Anne Frank was a German-born Jewish girl who kept a diary in which she documented her life in hiding from 1942 to 1944, during the German occupation of the Netherlands in World War II. Following her and her family’s arrest in August 1944, they were transported to the concentration camps in Auschwitz and later Bergen-Belsen, where they died a few months later. She gained fame posthumously with the 1947 publication of The Diary of a Young Girl.
The head of the kindergarten said small children find it difficult to understand Anne Frank’s history. Mayor Andreas Brohm—most likely referring to the war between Israel and Hamas and the ensuing pro-Palestinian demonstrations in Western Europe—stated that the desires of many parents to rename the daycare center held more weight than the global political situation. “Tangerhütte, with its educational institutions and all its civic engagement, stands for an open-minded Germany,” the mayor said. The kindergarten will most likely be named “World Explorers.”
Reports did not mention whether the children’s parents were Muslims, but Germany has had an influx of migrants from Muslim countries in the past decades, with hundreds of thousands arriving within the context of the European migration crisis since 2015.
Max Privorozki, head of the Jewish community in the German state of Saxony-Anhalt, highlighted this fact by saying that the aforementioned parents, who have no understanding of the significance of Anne Frank, have not been successfully integrated into German society. Miteinander—Netzwerk für Demokratie und Weltoffenheit in Sachsen-Anhalt, an organisation battling antisemitism and racism, also disagreed with the decision.

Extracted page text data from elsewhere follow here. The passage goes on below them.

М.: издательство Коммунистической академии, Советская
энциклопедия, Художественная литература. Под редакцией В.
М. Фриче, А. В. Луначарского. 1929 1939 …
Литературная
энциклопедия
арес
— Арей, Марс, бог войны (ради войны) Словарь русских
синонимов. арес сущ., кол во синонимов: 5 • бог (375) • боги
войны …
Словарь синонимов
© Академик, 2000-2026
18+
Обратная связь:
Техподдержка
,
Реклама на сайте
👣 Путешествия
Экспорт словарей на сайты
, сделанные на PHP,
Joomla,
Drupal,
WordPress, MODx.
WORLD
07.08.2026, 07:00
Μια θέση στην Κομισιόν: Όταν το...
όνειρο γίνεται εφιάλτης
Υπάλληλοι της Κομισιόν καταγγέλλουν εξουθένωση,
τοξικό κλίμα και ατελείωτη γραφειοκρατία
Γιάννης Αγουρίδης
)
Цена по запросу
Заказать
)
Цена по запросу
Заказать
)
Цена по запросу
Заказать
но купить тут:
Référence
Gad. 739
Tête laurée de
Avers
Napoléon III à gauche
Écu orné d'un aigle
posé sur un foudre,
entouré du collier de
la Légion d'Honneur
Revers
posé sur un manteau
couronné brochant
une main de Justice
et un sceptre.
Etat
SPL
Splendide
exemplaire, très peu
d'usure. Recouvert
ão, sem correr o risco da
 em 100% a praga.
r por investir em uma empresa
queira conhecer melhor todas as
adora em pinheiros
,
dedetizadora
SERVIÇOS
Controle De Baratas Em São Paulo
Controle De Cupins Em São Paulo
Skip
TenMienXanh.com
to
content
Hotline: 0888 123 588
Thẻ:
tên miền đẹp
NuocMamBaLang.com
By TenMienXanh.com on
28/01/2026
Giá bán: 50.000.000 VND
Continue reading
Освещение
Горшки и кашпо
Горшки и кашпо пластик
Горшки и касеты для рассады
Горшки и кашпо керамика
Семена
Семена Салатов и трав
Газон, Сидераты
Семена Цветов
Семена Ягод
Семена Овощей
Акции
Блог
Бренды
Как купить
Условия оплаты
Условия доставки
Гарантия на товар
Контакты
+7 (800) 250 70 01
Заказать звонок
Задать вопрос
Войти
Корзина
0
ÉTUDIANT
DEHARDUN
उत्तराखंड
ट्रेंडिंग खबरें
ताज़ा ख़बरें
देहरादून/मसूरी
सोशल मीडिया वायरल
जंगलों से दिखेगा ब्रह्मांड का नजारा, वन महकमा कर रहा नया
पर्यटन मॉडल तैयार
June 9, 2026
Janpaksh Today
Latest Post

They emphasised that there are effective and age-appropriate educational concepts for teaching children and young people about Frank’s life, and “renaming the daycare center sends the wrong signal, especially in a time marked by increasing antisemitism.”
There has been an alarming rise in antisemitic incidents and attacks all around Europe in the wake of Hamas’ attack on Israel last month. “If one is willing to dismiss one’s own history so carelessly, especially in these times of new antisemitism and right-wing extremism, and if Anne Frank’s name is perceived as unsuitable in public space, one can only become fearful and anxious when it comes to the culture of remembrance in our country,” Christoph Heubner, Vice President of the International Auschwitz Committee said.